▶ [What is being asked]: Reproduce the stretch from the start of the records through the line that contains "Meteoroloji’nin son tahminlerine göre İç". Leave the pictures out of your answer.

▶ [Data for review]:
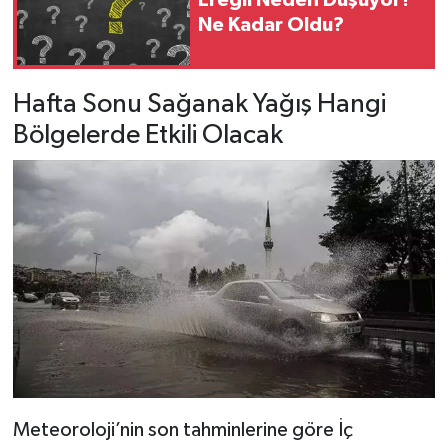
Ereğli Neden Düşüyor?
Ne Kadar Oldu?
Hafta Sonu Sağanak Yağış Hangi
Bölgelerde Etkili Olacak
Meteoroloji’nin son tahminlerine göre İç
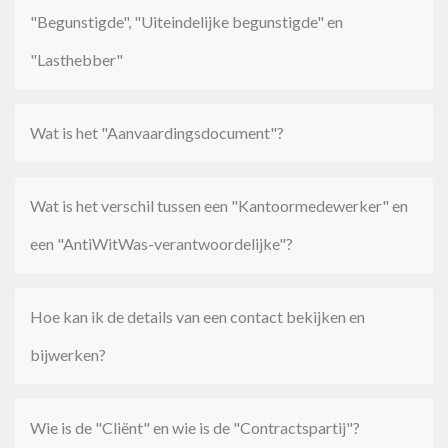
"Begunstigde", "Uiteindelijke begunstigde" en
"Lasthebber"
Wat is het "Aanvaardingsdocument"?
Wat is het verschil tussen een "Kantoormedewerker" en
een "AntiWitWas-verantwoordelijke"?
Hoe kan ik de details van een contact bekijken en
bijwerken?
Wie is de "Cliënt" en wie is de "Contractspartij"?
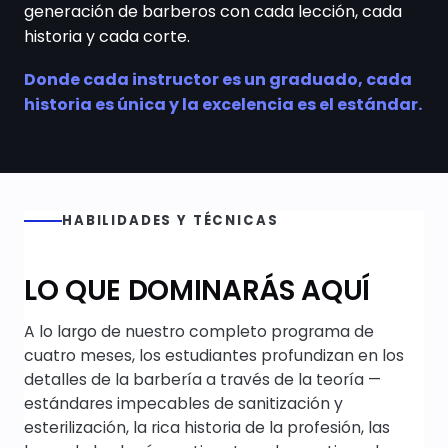
generación de barberos con cada lección, cada
historia y cada corte.
Donde cada instructor es un graduado, cada
historia es única y la excelencia es el estándar.
HABILIDADES Y TÉCNICAS
LO QUE DOMINARÁS AQUÍ
A lo largo de nuestro completo programa de
cuatro meses, los estudiantes profundizan en los
detalles de la barbería a través de la teoría —
estándares impecables de sanitización y
esterilización, la rica historia de la profesión, las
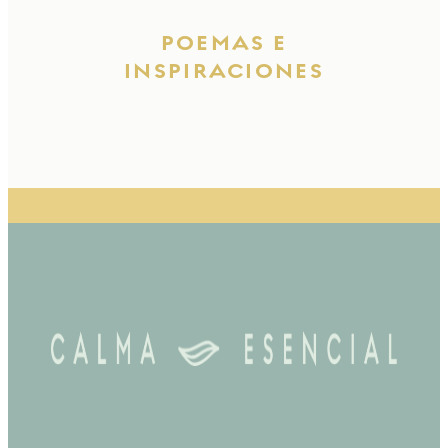
POEMAS E
INSPIRACIONES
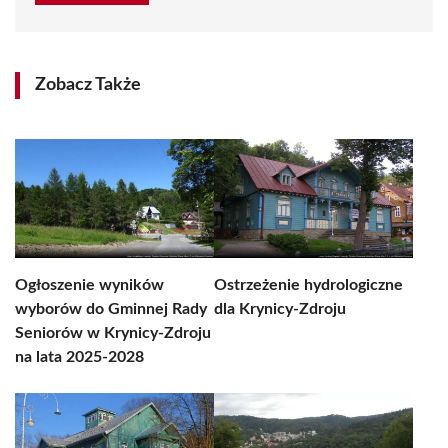
Zobacz Także
Ogłoszenie wyników
Ostrzeżenie hydrologiczne
wyborów do Gminnej Rady
dla Krynicy-Zdroju
Seniorów w Krynicy-Zdroju
na lata 2025-2028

▶ [The answer]:
Ereğli Neden Düşüyor?
Ne Kadar Oldu?
Hafta Sonu Sağanak Yağış Hangi
Bölgelerde Etkili Olacak
Meteoroloji’nin son tahminlerine göre İç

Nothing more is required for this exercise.